*What you are asked to do:*
Switch every "catalogue" in the items below to "catalog", leaving all other text unchanged.

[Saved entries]
+ + + + + + +

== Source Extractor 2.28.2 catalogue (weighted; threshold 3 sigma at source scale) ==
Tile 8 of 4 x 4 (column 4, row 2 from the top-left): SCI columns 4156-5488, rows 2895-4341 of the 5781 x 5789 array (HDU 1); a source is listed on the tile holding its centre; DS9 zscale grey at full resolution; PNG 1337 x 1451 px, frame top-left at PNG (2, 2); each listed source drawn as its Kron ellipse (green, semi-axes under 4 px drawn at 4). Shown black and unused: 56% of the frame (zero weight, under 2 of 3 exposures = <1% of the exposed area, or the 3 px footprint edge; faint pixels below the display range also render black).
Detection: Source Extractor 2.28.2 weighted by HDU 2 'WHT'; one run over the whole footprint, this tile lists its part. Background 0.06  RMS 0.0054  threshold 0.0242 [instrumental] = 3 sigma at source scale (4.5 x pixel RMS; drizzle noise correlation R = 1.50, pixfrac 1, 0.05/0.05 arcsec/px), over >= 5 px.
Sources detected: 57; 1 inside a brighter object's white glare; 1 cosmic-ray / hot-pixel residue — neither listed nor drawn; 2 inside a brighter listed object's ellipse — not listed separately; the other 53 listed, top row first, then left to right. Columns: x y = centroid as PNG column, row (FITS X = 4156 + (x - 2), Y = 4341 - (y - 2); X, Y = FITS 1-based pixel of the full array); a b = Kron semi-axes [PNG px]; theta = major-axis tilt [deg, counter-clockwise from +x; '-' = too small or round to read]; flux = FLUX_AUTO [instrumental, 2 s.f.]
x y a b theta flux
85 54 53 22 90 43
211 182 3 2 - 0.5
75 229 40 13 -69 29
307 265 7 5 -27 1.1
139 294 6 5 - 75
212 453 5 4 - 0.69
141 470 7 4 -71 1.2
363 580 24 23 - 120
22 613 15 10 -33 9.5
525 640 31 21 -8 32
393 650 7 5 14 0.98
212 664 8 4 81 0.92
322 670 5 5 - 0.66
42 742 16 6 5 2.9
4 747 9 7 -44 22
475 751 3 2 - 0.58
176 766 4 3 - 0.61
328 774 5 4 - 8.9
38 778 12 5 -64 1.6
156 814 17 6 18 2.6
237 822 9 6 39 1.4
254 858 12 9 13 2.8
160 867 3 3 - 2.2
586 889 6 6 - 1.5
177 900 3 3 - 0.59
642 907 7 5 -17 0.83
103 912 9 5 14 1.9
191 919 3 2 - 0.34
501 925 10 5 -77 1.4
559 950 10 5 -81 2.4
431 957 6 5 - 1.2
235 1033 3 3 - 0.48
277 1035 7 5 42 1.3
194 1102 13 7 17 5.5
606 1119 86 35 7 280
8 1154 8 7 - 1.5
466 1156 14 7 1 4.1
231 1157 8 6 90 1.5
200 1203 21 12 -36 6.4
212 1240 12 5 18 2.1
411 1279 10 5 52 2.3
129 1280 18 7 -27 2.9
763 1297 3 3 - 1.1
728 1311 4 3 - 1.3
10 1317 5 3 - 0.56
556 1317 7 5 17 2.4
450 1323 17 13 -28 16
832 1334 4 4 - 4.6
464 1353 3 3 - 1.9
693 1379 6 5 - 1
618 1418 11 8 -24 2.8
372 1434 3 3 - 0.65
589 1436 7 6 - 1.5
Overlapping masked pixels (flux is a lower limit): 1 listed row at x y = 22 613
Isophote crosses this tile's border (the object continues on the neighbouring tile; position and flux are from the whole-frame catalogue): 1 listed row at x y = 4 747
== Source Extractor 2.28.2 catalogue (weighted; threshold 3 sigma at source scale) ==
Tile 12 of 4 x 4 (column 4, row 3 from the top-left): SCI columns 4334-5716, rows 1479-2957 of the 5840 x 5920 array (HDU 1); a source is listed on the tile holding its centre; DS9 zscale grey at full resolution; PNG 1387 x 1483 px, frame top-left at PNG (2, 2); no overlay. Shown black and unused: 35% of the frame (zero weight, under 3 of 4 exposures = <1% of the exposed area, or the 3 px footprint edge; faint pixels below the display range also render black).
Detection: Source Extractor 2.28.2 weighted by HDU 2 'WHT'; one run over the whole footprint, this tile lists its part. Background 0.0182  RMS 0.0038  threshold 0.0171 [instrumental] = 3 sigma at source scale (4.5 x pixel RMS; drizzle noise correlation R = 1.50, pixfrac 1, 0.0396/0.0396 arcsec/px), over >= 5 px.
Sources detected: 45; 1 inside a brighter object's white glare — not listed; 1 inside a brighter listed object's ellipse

+ + + + + + +

*Finished exercise:*
== Source Extractor 2.28.2 catalog (weighted; threshold 3 sigma at source scale) ==
Tile 8 of 4 x 4 (column 4, row 2 from the top-left): SCI columns 4156-5488, rows 2895-4341 of the 5781 x 5789 array (HDU 1); a source is listed on the tile holding its centre; DS9 zscale grey at full resolution; PNG 1337 x 1451 px, frame top-left at PNG (2, 2); each listed source drawn as its Kron ellipse (green, semi-axes under 4 px drawn at 4). Shown black and unused: 56% of the frame (zero weight, under 2 of 3 exposures = <1% of the exposed area, or the 3 px footprint edge; faint pixels below the display range also render black).
Detection: Source Extractor 2.28.2 weighted by HDU 2 'WHT'; one run over the whole footprint, this tile lists its part. Background 0.06  RMS 0.0054  threshold 0.0242 [instrumental] = 3 sigma at source scale (4.5 x pixel RMS; drizzle noise correlation R = 1.50, pixfrac 1, 0.05/0.05 arcsec/px), over >= 5 px.
Sources detected: 57; 1 inside a brighter object's white glare; 1 cosmic-ray / hot-pixel residue — neither listed nor drawn; 2 inside a brighter listed object's ellipse — not listed separately; the other 53 listed, top row first, then left to right. Columns: x y = centroid as PNG column, row (FITS X = 4156 + (x - 2), Y = 4341 - (y - 2); X, Y = FITS 1-based pixel of the full array); a b = Kron semi-axes [PNG px]; theta = major-axis tilt [deg, counter-clockwise from +x; '-' = too small or round to read]; flux = FLUX_AUTO [instrumental, 2 s.f.]
x y a b theta flux
85 54 53 22 90 43
211 182 3 2 - 0.5
75 229 40 13 -69 29
307 265 7 5 -27 1.1
139 294 6 5 - 75
212 453 5 4 - 0.69
141 470 7 4 -71 1.2
363 580 24 23 - 120
22 613 15 10 -33 9.5
525 640 31 21 -8 32
393 650 7 5 14 0.98
212 664 8 4 81 0.92
322 670 5 5 - 0.66
42 742 16 6 5 2.9
4 747 9 7 -44 22
475 751 3 2 - 0.58
176 766 4 3 - 0.61
328 774 5 4 - 8.9
38 778 12 5 -64 1.6
156 814 17 6 18 2.6
237 822 9 6 39 1.4
254 858 12 9 13 2.8
160 867 3 3 - 2.2
586 889 6 6 - 1.5
177 900 3 3 - 0.59
642 907 7 5 -17 0.83
103 912 9 5 14 1.9
191 919 3 2 - 0.34
501 925 10 5 -77 1.4
559 950 10 5 -81 2.4
431 957 6 5 - 1.2
235 1033 3 3 - 0.48
277 1035 7 5 42 1.3
194 1102 13 7 17 5.5
606 1119 86 35 7 280
8 1154 8 7 - 1.5
466 1156 14 7 1 4.1
231 1157 8 6 90 1.5
200 1203 21 12 -36 6.4
212 1240 12 5 18 2.1
411 1279 10 5 52 2.3
129 1280 18 7 -27 2.9
763 1297 3 3 - 1.1
728 1311 4 3 - 1.3
10 1317 5 3 - 0.56
556 1317 7 5 17 2.4
450 1323 17 13 -28 16
832 1334 4 4 - 4.6
464 1353 3 3 - 1.9
693 1379 6 5 - 1
618 1418 11 8 -24 2.8
372 1434 3 3 - 0.65
589 1436 7 6 - 1.5
Overlapping masked pixels (flux is a lower limit): 1 listed row at x y = 22 613
Isophote crosses this tile's border (the object continues on the neighbouring tile; position and flux are from the whole-frame catalog): 1 listed row at x y = 4 747
== Source Extractor 2.28.2 catalog (weighted; threshold 3 sigma at source scale) ==
Tile 12 of 4 x 4 (column 4, row 3 from the top-left): SCI columns 4334-5716, rows 1479-2957 of the 5840 x 5920 array (HDU 1); a source is listed on the tile holding its centre; DS9 zscale grey at full resolution; PNG 1387 x 1483 px, frame top-left at PNG (2, 2); no overlay. Shown black and unused: 35% of the frame (zero weight, under 3 of 4 exposures = <1% of the exposed area, or the 3 px footprint edge; faint pixels below the display range also render black).
Detection: Source Extractor 2.28.2 weighted by HDU 2 'WHT'; one run over the whole footprint, this tile lists its part. Background 0.0182  RMS 0.0038  threshold 0.0171 [instrumental] = 3 sigma at source scale (4.5 x pixel RMS; drizzle noise correlation R = 1.50, pixfrac 1, 0.0396/0.0396 arcsec/px), over >= 5 px.
Sources detected: 45; 1 inside a brighter object's white glare — not listed; 1 inside a brighter listed object's ellipse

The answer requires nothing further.